BRISTOL, Tenn. (WJHL) – Currently, the “world’s fastest half-mile” is the world’s dirtiest half-mile with the ongoing dirt races taking place throughout the month of April.
While Bristol Motor Speedway brought back a racing tradition, it also brought 23,000 cubic yards of dirt into the infield, dirt that will have to eventually be removed, but just like any good party, someone has to clean up when the fun is over.
“It’s going to be a big project to get cleaned up and get ready for our other events, especially heading toward the September NASCAR race back on the concrete, but we’ll get it done,” said General Manager of Bristol Motor Speedway Jerry Caldwell.

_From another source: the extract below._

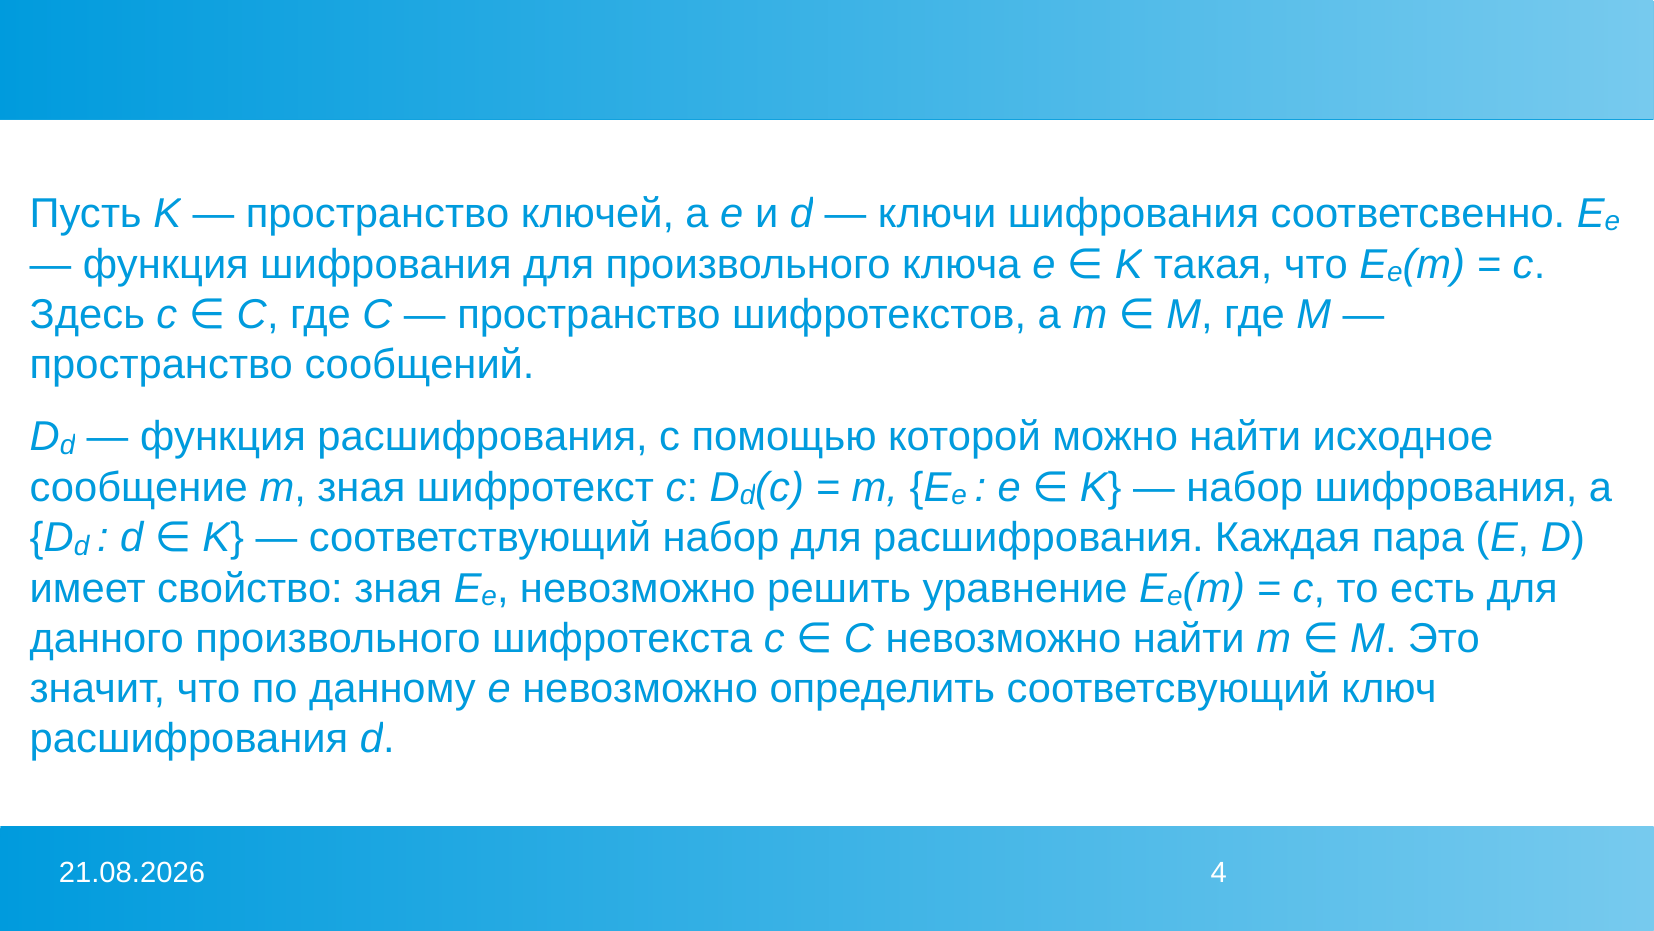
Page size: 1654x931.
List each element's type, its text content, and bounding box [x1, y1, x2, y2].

subtitle Пусть K — пространство ключей, а e и d — ключи шифрования соответсвенно. Ee — функция шифрования для произвольного ключа e ∈ K такая, что Ee(m) = c. Здесь c ∈ C, где C — пространство шифротекстов, а m ∈ M, где M — пространство сообщений. Dd — функция расшифрования, с помощью которой можно найти исходное сообщение m, зная шифротекст c: Dd(c) = m, {Ee : e ∈ K} — набор шифрования, а {Dd : d ∈ K} — соответствующий набор для расшифрования. Каждая пара (E, D) имеет свойство: зная Ee, невозможно решить уравнение Ee(m) = c, то есть для данного произвольного шифротекста c ∈ C невозможно найти m ∈ M. Это значит, что по данному e невозможно определить соответсвующий ключ расшифрования d. [29, 163, 1625, 784]
text_box [1210, 856, 1595, 916]
text_box 27.11.2025 [59, 856, 443, 916]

The cleanup process, according to Chad Baker, president of Baker’s Construction, shouldn’t be too bad.
“The cleanup process is a little delicate at the beginning getting started because we’re only about a foot deep at the top of the wall, but then we get down to the middle and we’ll have 8 feet of dirt right in the center. It’ll come out a lot easier than it went in, actually,” said Baker.
As far as getting the dirt out, Baker said that process will most likely take two weeks, but that’s not even the hard part.
“Getting the dirt out of the track surface is pretty easy, now the rest of the facility and all the dirt that’s been created from the dust, tops of the suites, the tops of the roofs of the concession stands and the restrooms and all the dust that’s settled in all those places will be a little bit different story,” said Senior VP of Operations and Development Steve Swift.
As far as where the dirt will go, it’s being recycled with plans to store it on-site in hopes of hosting another dirt race in the future.
“We lime treated this dirt. It was the only way we were able to get compaction in the wintertime and so we’ve got quite a bit invested, as in extra money, and being able to stockpile it and use it again will make us even faster at being able to put it back in,” said Baker.
However, something they’re not looking forward to is the actual cleanup process.
“To a certain extent, yes. There’s going to be a little bit of dread in there, but knowing what it’s created, it’ll be well worth it,” said Swift.
The cleanup process at Bristol Motor Speedway will begin around May 1 once dirt races are complete.